Les jeunes célèbrent l'amitié et la fraternité à Douala
Sylvestre Ndoumou

Du 4 au 6 août 2006, le Centre Sportif Camerounais (CSC) a organisé à Douala, la 10e édition des Jeux de l'Amitié.
Les enjeux de ce grand rassemblement sportif ont été expliqués au public par un panel composé du Coordinateur CSC, M. Francis Kammogne ; le Président de la Fédération Internationale Catholique d'Education et Sportive (FICEP), et le Coordinateur de la Maison des Jeunes et des Cultures de Douala (MJC), M. Didier Nyoumi.
Les Jeux de l'Amitié 2006 ont mobilisé à Douala environ 2000 jeunes venus des quatre coins du Cameroun, de la France et d'Italie. Ces rencontres sportives, comme l'a clairement indiqué M. Francis Kammogne, ne visaient pas la célébration des prouesses ou performances de tel ou tel athlète, mais à favoriser le brassage des jeunes et de leur faire partager les valeurs morales et spirituelles dont ils ont besoin pour leur épanouissement.
Au-delà des activités sportives, l'édition 2006 des Jeux de l'Amitié était surtout un cadre d'imprégnation de l'esprit de partage et de solidarité. En effet, les contributions de ces enfants ont permis la réalisation de quelques activités socio caritatives, notamment la remise des dons de natures diverses aux mineurs incarcérés à la prison centrale de Douala. Cet élan du cœur rejoint la ligne éthique que partagent la FICEP et le CSC, à savoir, assurer le progrès de l'homme dans son corps et sa tête, à travers la culture, le sport et les activités socio caritatives.

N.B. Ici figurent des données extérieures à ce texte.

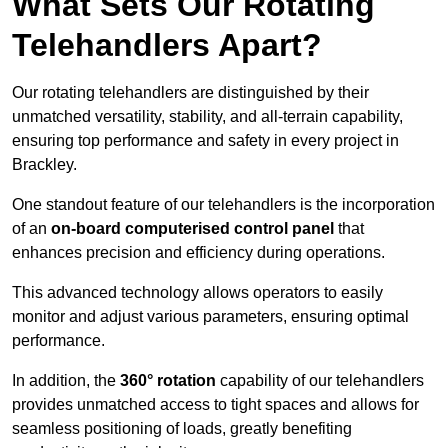
What Sets Our Rotating
Telehandlers Apart?
Our rotating telehandlers are distinguished by their
unmatched versatility, stability, and all-terrain capability,
ensuring top performance and safety in every project in
Brackley.
One standout feature of our telehandlers is the incorporation
of an
on-board computerised control panel
that
enhances precision and efficiency during operations.
This advanced technology allows operators to easily
monitor and adjust various parameters, ensuring optimal
performance.
In addition, the
360° rotation
capability of our telehandlers
provides unmatched access to tight spaces and allows for
seamless positioning of loads, greatly benefiting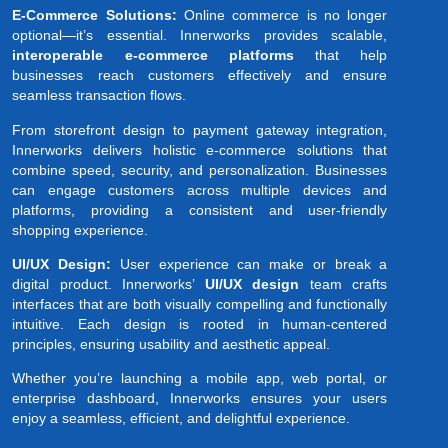
E-Commerce Solutions:
Online commerce is no longer
optional—it’s essential. Innerworks provides scalable,
interoperable e-commerce platforms
that help
businesses reach customers effectively and ensure
seamless transaction flows.
From storefront design to payment gateway integration,
Innerworks delivers holistic e-commerce solutions that
combine speed, security, and personalization. Businesses
can engage customers across multiple devices and
platforms, providing a consistent and user-friendly
shopping experience.
UI/UX Design:
User experience can make or break a
digital product. Innerworks’
UI/UX design
team crafts
interfaces that are both visually compelling and functionally
intuitive. Each design is rooted in human-centered
principles, ensuring usability and aesthetic appeal.
Whether you’re launching a mobile app, web portal, or
enterprise dashboard, Innerworks ensures your users
enjoy a seamless, efficient, and delightful experience.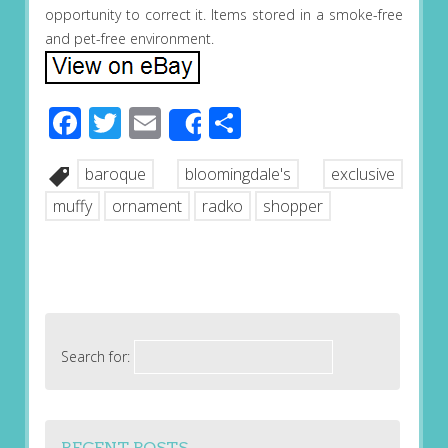
opportunity to correct it. Items stored in a smoke-free
and pet-free environment.
Facebook
Twitter
Email
Share
Share
baroque
bloomingdale's
exclusive
muffy
ornament
radko
shopper
Search for:
RECENT POSTS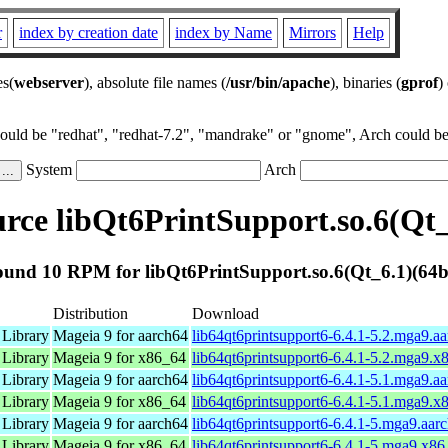
r
index by creation date
index by Name
Mirrors
Help
es(
webserver
), absolute file names (
/usr/bin/apache
), binaries (
gprof
)
could be "redhat", "redhat-7.2", "mandrake" or "gnome", Arch could be 
System
Arch
ce libQt6PrintSupport.so.6(Qt_
und 10 RPM for libQt6PrintSupport.so.6(Qt_6.1)(64b
Distribution
Download
 Library
Mageia 9 for aarch64
lib64qt6printsupport6-6.4.1-5.2.mga9.a
 Library
Mageia 9 for x86_64
lib64qt6printsupport6-6.4.1-5.2.mga9.
 Library
Mageia 9 for aarch64
lib64qt6printsupport6-6.4.1-5.1.mga9.a
 Library
Mageia 9 for x86_64
lib64qt6printsupport6-6.4.1-5.1.mga9.
 Library
Mageia 9 for aarch64
lib64qt6printsupport6-6.4.1-5.mga9.aar
 Library
Mageia 9 for x86_64
lib64qt6printsupport6-6.4.1-5.mga9.x8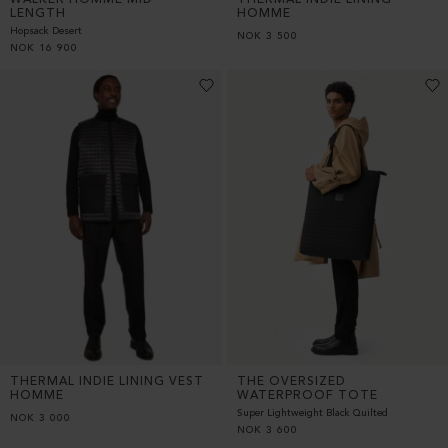
LENGTH
HOMME
Hopsack Desert
NOK
3 500
NOK
16 900
THERMAL INDIE LINING VEST
THE OVERSIZED
HOMME
WATERPROOF TOTE
Super Lightweight Black Quilted
NOK
3 000
NOK
3 600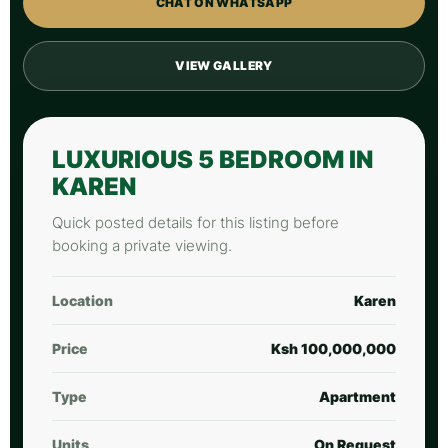
CHAT ON WHATSAPP
VIEW GALLERY
LUXURIOUS 5 BEDROOM IN
KAREN
Quick posted details for this listing before
booking a private viewing.
Location
Karen
Price
Ksh 100,000,000
Type
Apartment
Units
On Request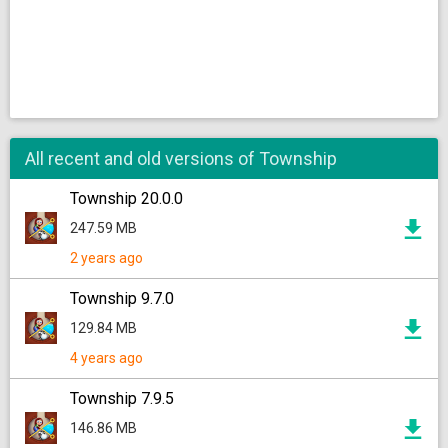
All recent and old versions of Township
Township 20.0.0
247.59 MB
2 years ago
Township 9.7.0
129.84 MB
4 years ago
Township 7.9.5
146.86 MB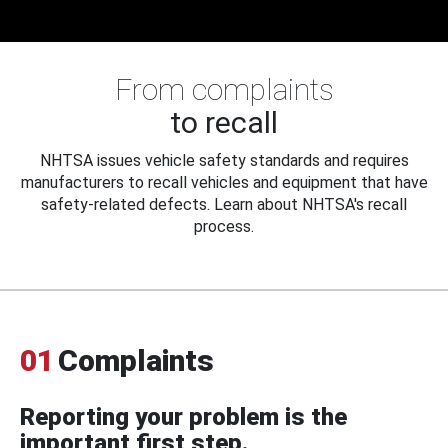
From complaints
to recall
NHTSA issues vehicle safety standards and requires
manufacturers to recall vehicles and equipment that have
safety-related defects. Learn about NHTSA's recall
process.
01
Complaints
Reporting your problem is the
important first step.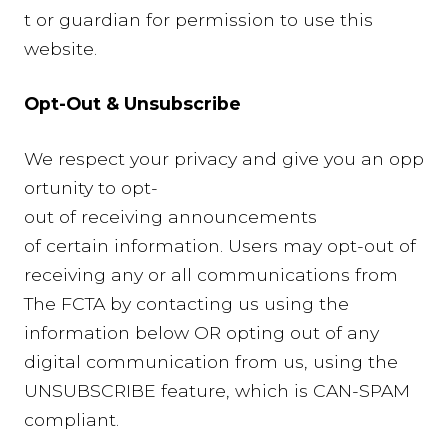
t or guardian for permission to use this
website.
Opt-Out & Unsubscribe
We respect your privacy and give you an opp
ortunity to opt-
out of receiving announcements
of certain information. Users may opt-out of
receiving any or all communications from
The FCTA by contacting us using the
information below OR opting out of any
digital communication from us, using the
UNSUBSCRIBE feature, which is CAN-SPAM
compliant.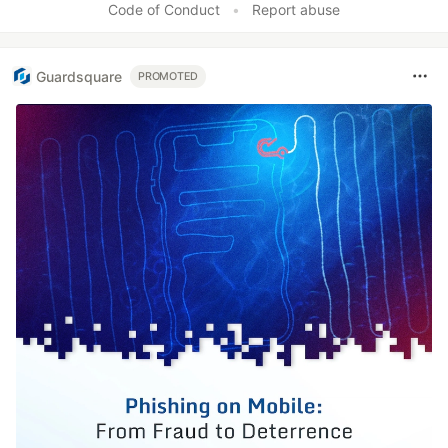
Code of Conduct
•
Report abuse
Guardsquare
PROMOTED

Les 2000 jeunes présents à l'édition 2006 des Jeux de l'Amitié à Douala étaient repartis dans quatre sites : New-Bell TSF ; stade annexe Omnisport de Bepanda et le parcours Vita. A travers les rencontres de football, handball, basket-ball, ils ont montré que le sport est un facteur d'amitié, de partage et de solidarité. Les jeux se sont achevés par une gigantesque marche sportive qui s'est déroulée dans les rues de Douala. Comme l'a précisé M. Michel Ricolle, la FICEP est reconnue par le Saint-Siège comme mouvement d'Eglise et comme Organisation internationale catholique.
Elle est signe de la présence et de l'intérêt de l'Eglise dans le monde du sport, des loisirs et des activités artistiques, dans la réflexion sur l'accueil de tous, sur l'intégration sociale par une pratique équilibrée des activités, sur le respect de soi et de l'autre.
Quant au Centre Sportif Camerounais dont le siège est à Mbalmayo, c'est une structure de formation et d'accompagnement des jeunes par le sport. Selon son Coordinateur M. Francis Kammogne, l'accompagnement du SCS se traduit par la formation globale de la personne humaine, la mobilisation des jeunes et adultes en vue des tâches d'éducation et de développement du milieu.